### 요청
맨 첫 줄부터 "只要安裝相對應的瀏覽器擴充套件，然後在支援的購買網站"가 들어 있는 줄까지 양 끝을 포함한 줄들을 JSON 문자열 목록으로 나열하세요. 한 줄에 문자열 하나씩 쓰고 빈 줄은 빼세요.

━━ 데이터 부분 ━━

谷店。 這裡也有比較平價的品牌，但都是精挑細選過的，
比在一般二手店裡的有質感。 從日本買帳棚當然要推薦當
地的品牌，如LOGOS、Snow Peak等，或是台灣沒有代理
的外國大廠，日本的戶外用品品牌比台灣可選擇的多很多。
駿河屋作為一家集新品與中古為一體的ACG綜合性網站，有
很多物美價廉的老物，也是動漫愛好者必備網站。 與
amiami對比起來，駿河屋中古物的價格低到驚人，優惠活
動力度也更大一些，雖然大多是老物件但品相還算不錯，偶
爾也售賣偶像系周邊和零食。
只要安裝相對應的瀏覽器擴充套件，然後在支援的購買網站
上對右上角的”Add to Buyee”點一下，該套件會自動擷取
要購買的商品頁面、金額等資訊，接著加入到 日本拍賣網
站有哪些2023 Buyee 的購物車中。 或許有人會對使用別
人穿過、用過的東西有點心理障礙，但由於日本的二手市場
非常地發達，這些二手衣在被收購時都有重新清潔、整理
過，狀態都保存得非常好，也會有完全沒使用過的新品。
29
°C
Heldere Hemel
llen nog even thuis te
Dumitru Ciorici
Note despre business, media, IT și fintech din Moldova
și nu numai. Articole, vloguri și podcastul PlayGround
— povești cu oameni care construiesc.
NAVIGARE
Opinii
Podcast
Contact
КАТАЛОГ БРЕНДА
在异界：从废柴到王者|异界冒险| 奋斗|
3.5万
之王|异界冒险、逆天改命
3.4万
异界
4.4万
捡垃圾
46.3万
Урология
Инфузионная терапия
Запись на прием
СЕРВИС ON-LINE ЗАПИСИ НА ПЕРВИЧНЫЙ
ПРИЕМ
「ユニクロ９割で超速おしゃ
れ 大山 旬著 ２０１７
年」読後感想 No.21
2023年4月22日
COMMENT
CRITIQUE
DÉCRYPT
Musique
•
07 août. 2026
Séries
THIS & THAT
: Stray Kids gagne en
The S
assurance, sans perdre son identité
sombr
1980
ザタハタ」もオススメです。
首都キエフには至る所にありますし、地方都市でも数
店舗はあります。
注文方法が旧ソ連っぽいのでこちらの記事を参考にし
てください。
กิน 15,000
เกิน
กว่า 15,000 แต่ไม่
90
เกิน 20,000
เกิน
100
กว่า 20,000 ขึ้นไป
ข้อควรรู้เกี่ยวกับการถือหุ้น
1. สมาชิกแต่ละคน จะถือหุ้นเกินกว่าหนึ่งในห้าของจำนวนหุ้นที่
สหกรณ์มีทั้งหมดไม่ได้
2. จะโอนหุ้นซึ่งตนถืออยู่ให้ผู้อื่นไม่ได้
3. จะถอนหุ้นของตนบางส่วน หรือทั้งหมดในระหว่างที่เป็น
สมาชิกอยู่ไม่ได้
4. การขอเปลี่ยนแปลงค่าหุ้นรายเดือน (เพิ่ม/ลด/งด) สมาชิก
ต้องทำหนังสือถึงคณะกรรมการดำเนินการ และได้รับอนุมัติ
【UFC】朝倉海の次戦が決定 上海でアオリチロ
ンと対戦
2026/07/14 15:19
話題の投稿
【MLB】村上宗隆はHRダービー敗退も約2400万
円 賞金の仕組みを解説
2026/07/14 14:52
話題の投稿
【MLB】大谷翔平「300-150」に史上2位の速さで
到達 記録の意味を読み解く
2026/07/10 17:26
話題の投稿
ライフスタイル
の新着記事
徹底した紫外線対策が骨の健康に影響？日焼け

━━━

### 결과
[
  "谷店。 這裡也有比較平價的品牌，但都是精挑細選過的，",
  "比在一般二手店裡的有質感。 從日本買帳棚當然要推薦當",
  "地的品牌，如LOGOS、Snow Peak等，或是台灣沒有代理",
  "的外國大廠，日本的戶外用品品牌比台灣可選擇的多很多。",
  "駿河屋作為一家集新品與中古為一體的ACG綜合性網站，有",
  "很多物美價廉的老物，也是動漫愛好者必備網站。 與",
  "amiami對比起來，駿河屋中古物的價格低到驚人，優惠活",
  "動力度也更大一些，雖然大多是老物件但品相還算不錯，偶",
  "爾也售賣偶像系周邊和零食。",
  "只要安裝相對應的瀏覽器擴充套件，然後在支援的購買網站"
]